The problem is that while treatment is a technical problem, prevention is not. Prevention is about changing behavior. It is getting into the hearts of people in their vulnerable moments—when they are drinking, when they are in the throes of passion—and influencing them to change the behavior that they have not so far changed under threat of death.

 

 

The article goes on to describe a poignant irony: thousands of children in Mozambique’s Gaza province who nursed parents dying of AIDS grow up only to replicate the same tragic behavior. Brooks asks, “If that experience won’t change people, what will?” The depths of this question, brings the author to a sad refrain:

 

 

We have tried technical means to prevent the spread of AIDS, and these techniques have proved insufficient.

 

 

We have tried awareness… surveys show that the vast majorities understand, at least intellectually, the dangers of AIDS.

 

 

We have issued condoms, but condoms alone are insufficient.

 

 

We have tried economic development, but that too is necessary but insufficient.

 

 

If this were about offering people the right incentives, we would have solved this problem. But the AIDS crisis has another element, which can be addressed only by some other language (which the people in that little church slipped into).

 

 

The AIDS crisis is about evil. It’s about the small gangs of predatory men who knowingly infect women by the score without a second thought in the world.

 

 

The AIDS crisis is about the sanctity of life. It’s about people who have come to so undervalue their own life that ruinous behavior seems unimportant and death is accepted fatalistically.

 

 

It’s about disproportionate suffering. It’s about people who commit minor transgressions, or even no transgressions, and suffer consequences too horrible to contemplate.

 

 

Immersing himself, as best he can, into the dilemmas of this tragic crisis, the author cannot but conclude that the AIDS epidemic is about intangibles, character, culture and virtues, things like “trust, fear, weakness, traditions and temptations,” and about “fixing behavior into some relevant set of transcendent ideals and faith.” Brooks concludes:

 

 

That’s a language governments and NGO’s rarely speak. It’s a language that has to be spoken by people who connect words like “faithful” and “abstinent” to some larger creed. It has to be spoken, in Africa, by people who understand local beliefs about ancestors and the supernatural. It’s a language that has to be spoken by an elder, a neighbor, a person who knows your name.

 

 

QUESTIONS FOR REFLECTION AND DISCUSSION

 

 

1.   What were your thoughts and feelings about AIDS before reading this article?  Where they challenged or changed in any way?  How so?

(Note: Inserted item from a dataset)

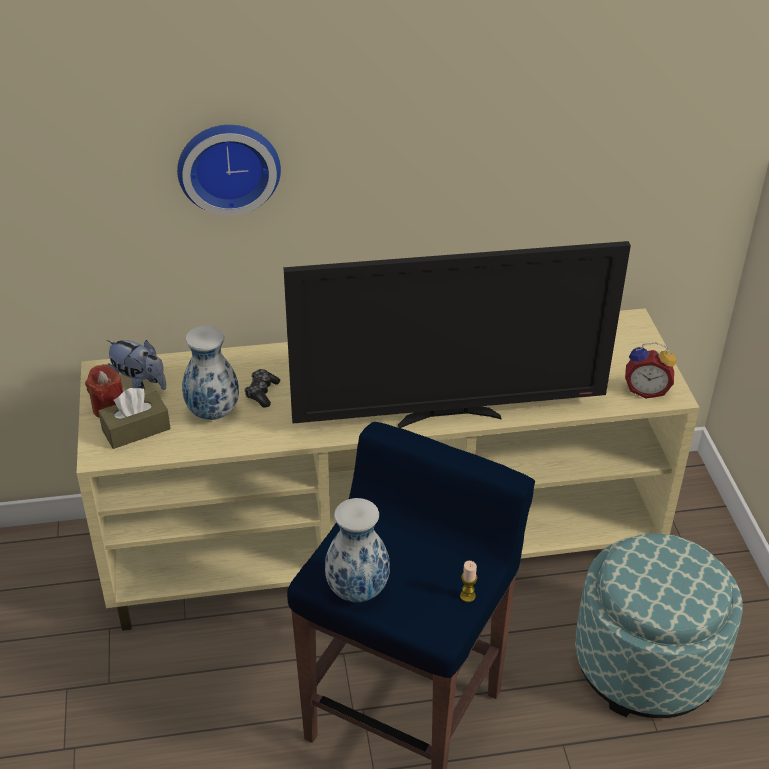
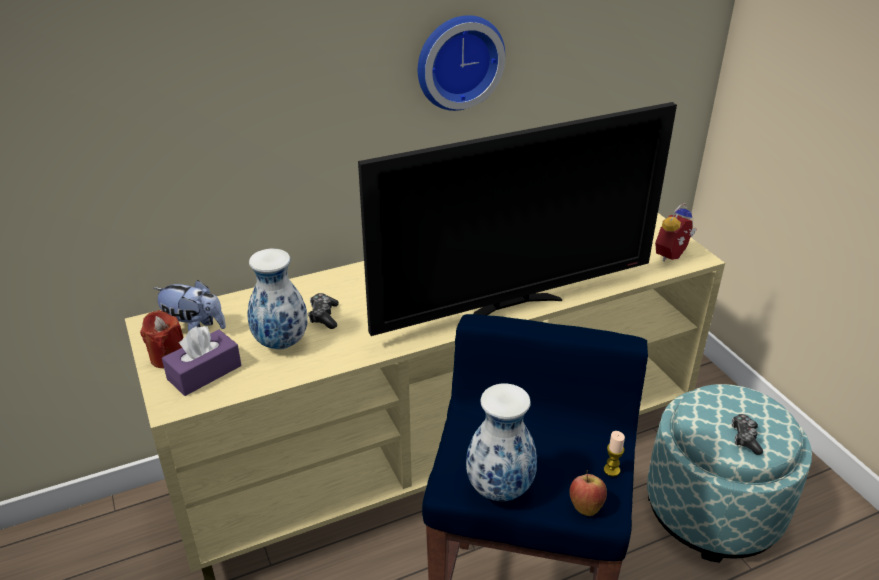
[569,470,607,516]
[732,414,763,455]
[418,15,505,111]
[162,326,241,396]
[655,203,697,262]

2.   I think you must either strongly disagree or agree with this perspective and article of David Brooks. If you disagree, you ought to be able to articulate a clear refutation and alternative solution. If you agree, then what are you going to do about it?

3.   In particular, this article suggests a shift and broadening of language and strategy about AIDS. How would you explain the emphasis on internal attitudes and transcendent faith? Is your faith perspective adequate to handle the complexities of this problem? Does your church or religion have a theology up to this challenge?

4.   Among whom and where should this discussion be held? Could you encourage such a discussion?

 

 

IMPLICATIONS

 

 

1.   Twice as many people die each year in one country, South Africa, as died in the Tsunami disaster. The toll across Africa, and increasingly in the Far East, is incredible. The suffering before death to AIDS and the implications for families and villages stretches our imagination and endurance.

2.   This tragedy has touched the hearts of people and governments around the world.  We should remember and appreciate those on the front lines fighting this disaster at different levels and from different backgrounds.